Figure 1. WebSphere Message Broker XSL transformation
Figure 1. WebSphere Message Broker XSL transformation
Figure 1. WebSphere Message Broker XSL transformation
  • The XMLT node takes the entire body of a WebSphere Message Broker message as its input XML document. It is your responsibility to ensure that the input message body can be parsed into an XML document.
  • Although the environment information in an input message is passed to the output, a new output message, which is the output of the XSLT, is generated by the node. If you need to make the original input message body available on the output side, you must do so explicitly by writing code in the stylesheet to copy the input message body to the output.
  • The node requires another input -- a stylesheet to perform a transformation. WebSphere Message Broker provides flexible run-time stylesheet selection and caching, as explained below.

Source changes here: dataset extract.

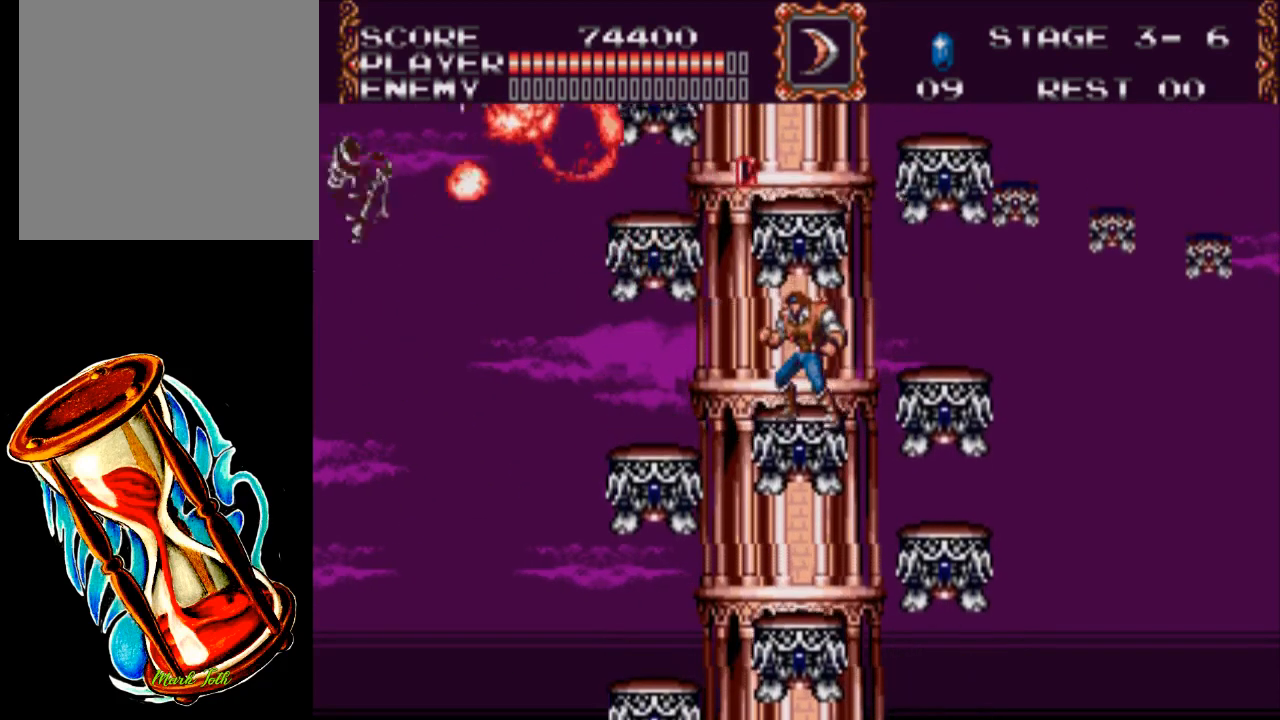
{"buttons": [], "events": [[417, "A", "up"]]}
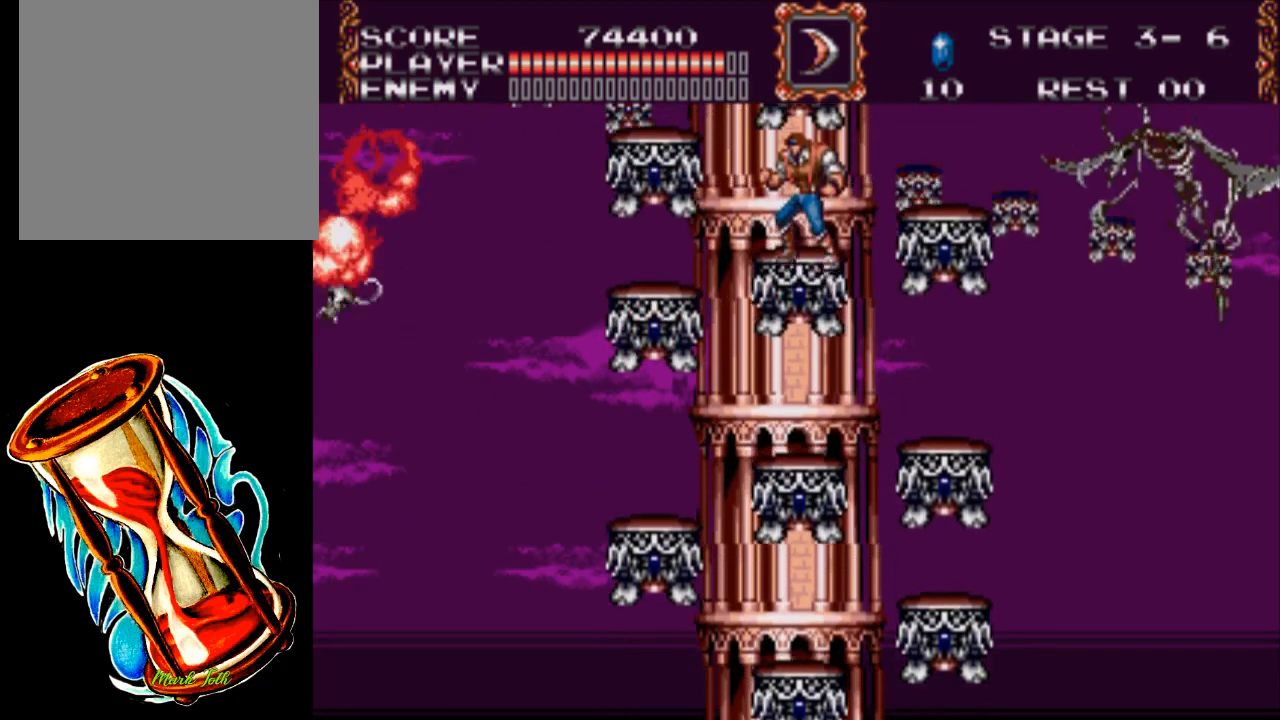
{"buttons": [], "events": []}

Selecting and managing stylesheets

The XMLT node supports run-time dynamic stylesheet selection from different sources. It also lets you cache stylesheets in memory to improve processing speed. Here is an overview of how to use these two features to increase the effectiveness and flexibility of the XMLT node:

Stylesheet selection and caching can be configured from the XMLT node's Stylesheet property user interface:

Figure 2. XMLT node Stylesheet property user interface
Figure 2. XMLT node Stylesheet property user interface
Figure 2. XMLT node Stylesheet property user interface

Conceptually, you need to perform four stylesheet configuration tasks:

Define stylesheet name search order

Needless to say, the XMLT node must know the name of the stylesheet to use. The node lets you specify stylesheet names in three different ways, as described below. You therefore need to define a search order of these locations for the node. To do so, fill in the XML Embedded Selection Priority for searching the input message body, the Message Environment Selection Priority for searching the local environment, and the Broker Node Attribute Selection Priority for searching the Stylesheet property user interface (shown above in Figure 2). To specify a priority for a particular location, set the value of the corresponding priority property to a non-zero value, with 1 indicating the highest priority. These properties also let you disable the search of individual locations by setting the corresponding priority to 0. The node performs a search of all specified locations for every input message and stops its search as soon as a name is found.

Defining stylesheet names

  1. Embedded in the input message: If you are specifying a name in the input message body, include an xml-stylesheet processing instruction, which is specified by the XML standard, in your input message body. Here is an example:

    Listing 1. Embedded stylesheet name declaration
    <?xml version="1.0"?>
    <?xml-stylesheet type="text/xml" href="<style sheet name>" ?>

    The value of href is extracted by the node when the input message body is searched. The advantage of this approach is that it gives you an easy way to directly associate a stylesheet name with individual input messages. It implies that the constructor of the input message knows about the name of the stylesheet it needs to use. If you modify the content of a stylesheet specified in this way, you must ensure that the change is valid for all input messages explicitly referencing it, which may complicate maintenance.

  2. Specified in the local environment message tree: If you are specifying a stylesheet name in the local environment, you need to use a preceding Compute node to define the local environment variable ComIbmXslXmltStylesheetname:

    Listing 2. Declaring style sheet name in the local environment
    SET LocalEnvironment.ComIbmXslXmltStylesheetname = '<style sheet name>';

    The advantage of this technique is that you can change stylesheets dynamically for different input messages (you create your selection logic in the Compute node). The disadvantage is that you need an extra node.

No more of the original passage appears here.